Negotiations for the trade deal commenced in June 2019 in Seoul, South Korea at the initiative of President Duterte. The Philippines and South Korea had set their sights on achieving a “comprehensive and future-oriented FTA.”

In November 2019, the Philippines and Korea signed the Early Achievement Package that confirmed the agreement of both sides to lock in the list of already offered at the time.

Taking off from the achievement package, the two countries finally resolved outstanding issues that led to the conclusion of the negotiations.

With the RCEP agreement complementing the bilateral FTA with Korea, Lopez said the trade value of Philippine exports to Korea will be substantially covered. Hence, it will make the Philippine exports competitive in the Korean market.

Once enforced, the FTA with South Korea will serve as an important vehicle for enhancing trade flows, and generating more investment and employment opportunities in the process.

Level playing field

The Pilipino Banana Growers and Exporters Association (PBGEA) welcomed the conclusion of the FTA, saying the eventual elimination of tariffs slapped by Seoul on Philippine bananas would level the playing field for the Philippines, which is now in competition with Vietnam and Cambodia.

PBGEA Executive Director Stephen A. Antig said his group is awaiting the full details of the tariff elimination on Philippine bananas, particularly the schedule of commitments, to take the necessary steps that will allow them to take advantage of the FTA’s benefits.
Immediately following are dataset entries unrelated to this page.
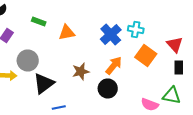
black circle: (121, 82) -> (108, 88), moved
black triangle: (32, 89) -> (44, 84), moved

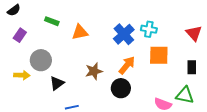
red triangle: (175, 44) -> (194, 33), moved
orange square: (146, 56) -> (159, 55), turned -35
black triangle: (44, 84) -> (57, 83), size x0.7

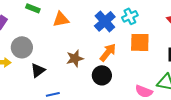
cyan cross: (149, 29) -> (130, 16), turned -35

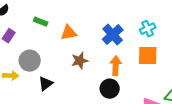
cyan cross: (130, 16) -> (148, 29), moved
orange arrow: (108, 52) -> (116, 66), turned -36
brown star: (75, 58) -> (80, 61), moved

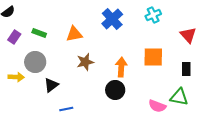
green rectangle: (41, 22) -> (39, 33), moved
cyan cross: (148, 29) -> (153, 15), moved
blue cross: (113, 35) -> (112, 19), moved

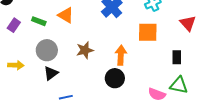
orange triangle: (74, 34) -> (66, 15), moved, turned 42
orange square: (153, 57) -> (148, 32), moved
gray circle: (35, 62) -> (47, 50), moved
black rectangle: (186, 69) -> (177, 57), moved

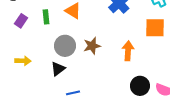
green rectangle: (39, 21) -> (46, 17), turned 64
gray circle: (47, 50) -> (65, 46), moved
black circle: (115, 78) -> (140, 86), moved

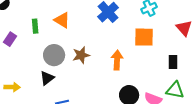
purple rectangle: (21, 21) -> (10, 39), moved
yellow arrow: (23, 61) -> (12, 87), moved

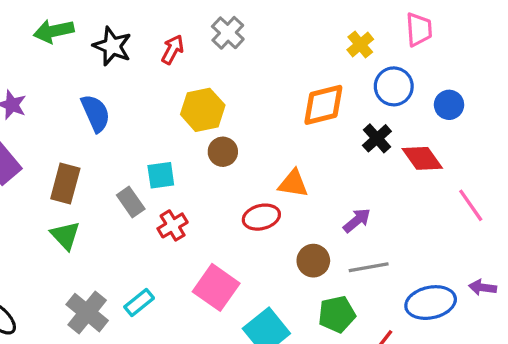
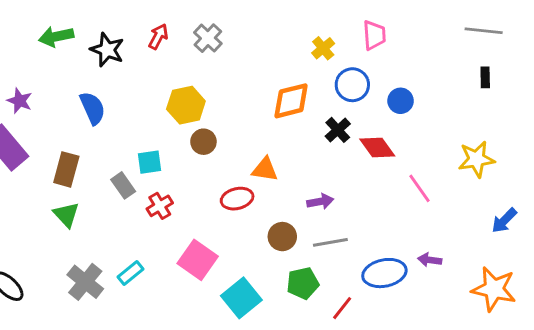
red arrow: (173, 50) -> (158, 37), moved
purple arrow: (357, 220) -> (320, 202), turned 30

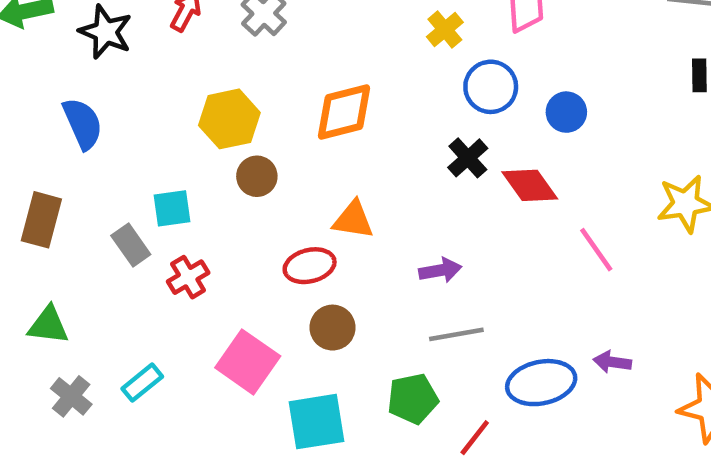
orange diamond: (291, 101) -> (344, 112), moved
green triangle: (66, 215) -> (48, 325), moved, turned -40
brown circle: (282, 237) -> (333, 328), moved
gray cross: (85, 282) -> (71, 396), size x0.7
cyan square: (241, 298) -> (316, 422), turned 30

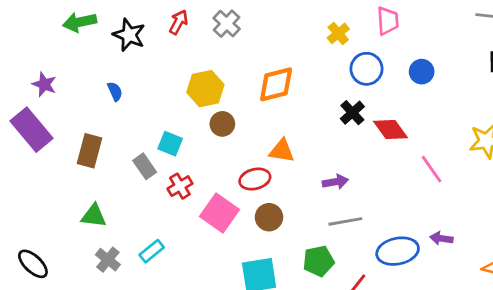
blue circle: (566, 112) -> (422, 72), moved
blue semicircle: (83, 124) -> (115, 91), size x0.6
cyan square: (172, 208) -> (170, 144), turned 30
pink square: (248, 362) -> (220, 213), moved

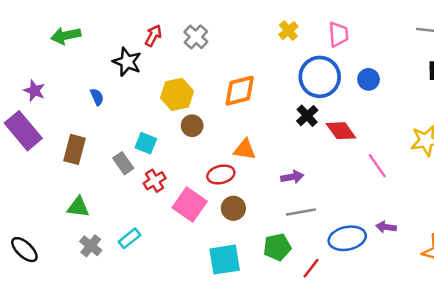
yellow cross: (338, 33) -> (288, 31), moved
black star: (129, 35) -> (127, 62), moved
blue circle: (367, 69) -> (320, 77), size x1.4

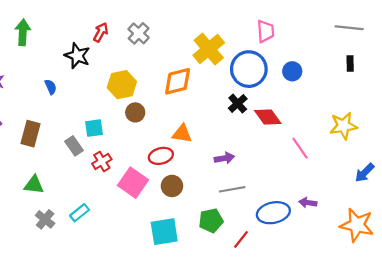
yellow cross: (288, 31) -> (209, 49), moved, size x1.8
green arrow: (66, 36) -> (23, 32), turned 105
cyan square: (146, 143) -> (94, 128), turned -30

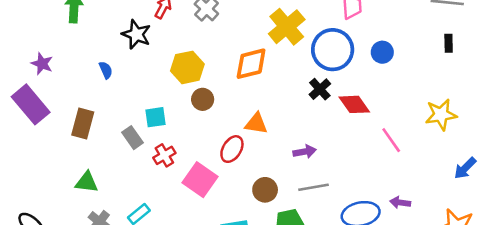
red ellipse: (161, 156) -> (232, 149), turned -45
brown circle: (172, 186) -> (265, 190), moved

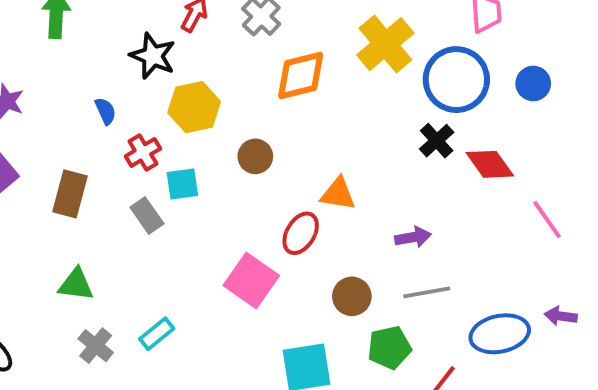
orange diamond: (251, 64) -> (301, 76), moved
yellow hexagon: (187, 67) -> (194, 107), moved
red cross: (164, 155) -> (143, 152), moved

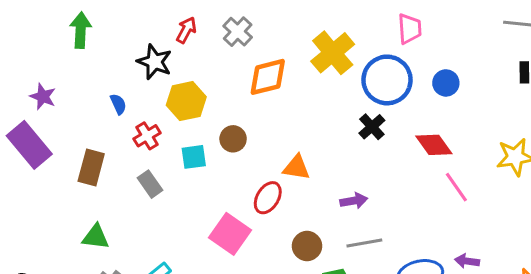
red diamond: (490, 164) -> (434, 145), moved
cyan square: (182, 184) -> (194, 157), moved

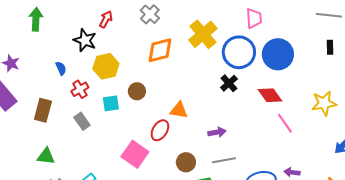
gray cross: (238, 32) -> (150, 14), moved
blue circle: (446, 83) -> (278, 54), size x1.8

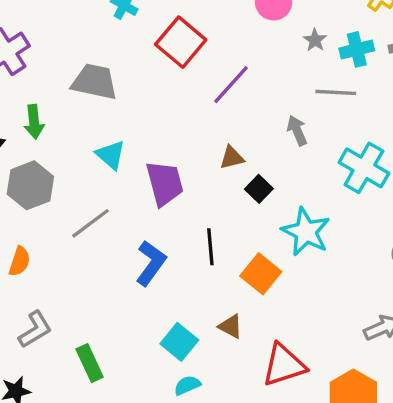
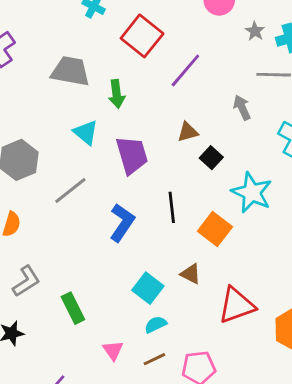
green arrow: (34, 122) -> (117, 94), moved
“What our members want to know is when the tariff reduction would start and how big it is going to be every year. Nonetheless, we thank the DTI, especially Sec. Lopez, Undersecretary [Ceferino] Rodolfo, Assistant Secretary Allan Gepty, for not giving in their pursuit of tariff elimination,” Antig told the BusinessMirror on Tuesday.

“Hopefully, we can achieve the same feat [in our talks] with Japan,” he added.

Antig also gave credit to PBGEA for being steadfast in its efforts to lobby for the reduction or elimination of South Korean tariffs on Philippine bananas, which started during the Arroyo administration.

“The [elimination of tariffs] would definitely improve our market position in South Korea. We just hope that the farmers in South Korea would not lodge a protest against this measure,” Antig said.

“It will give us some breathing room against our competitors in South Korea. However, [the elimination of tariffs] will not totally solve our problems. Generally, the reduction of tariffs will benefit South Korean consumers and indirectly benefit our industry since we will be able to sell more bananas. We must take note that the South Korean market can only absorb so much.”

Antig said price remains as the single biggest factor that would influence South Korea’s buying decisions.

He also noted that Vietnam and Cambodia have been continuously increasing their share in the South Korean banana market.

The country’s banana exports to South Korea in January to August declined by 41.81 percent to 1.586 million metric tons (MMT) from last year’s 2.726 MMT. Value of shipments plunged by 37.7 percent year-on-year to $725.337 million, based on latest government data.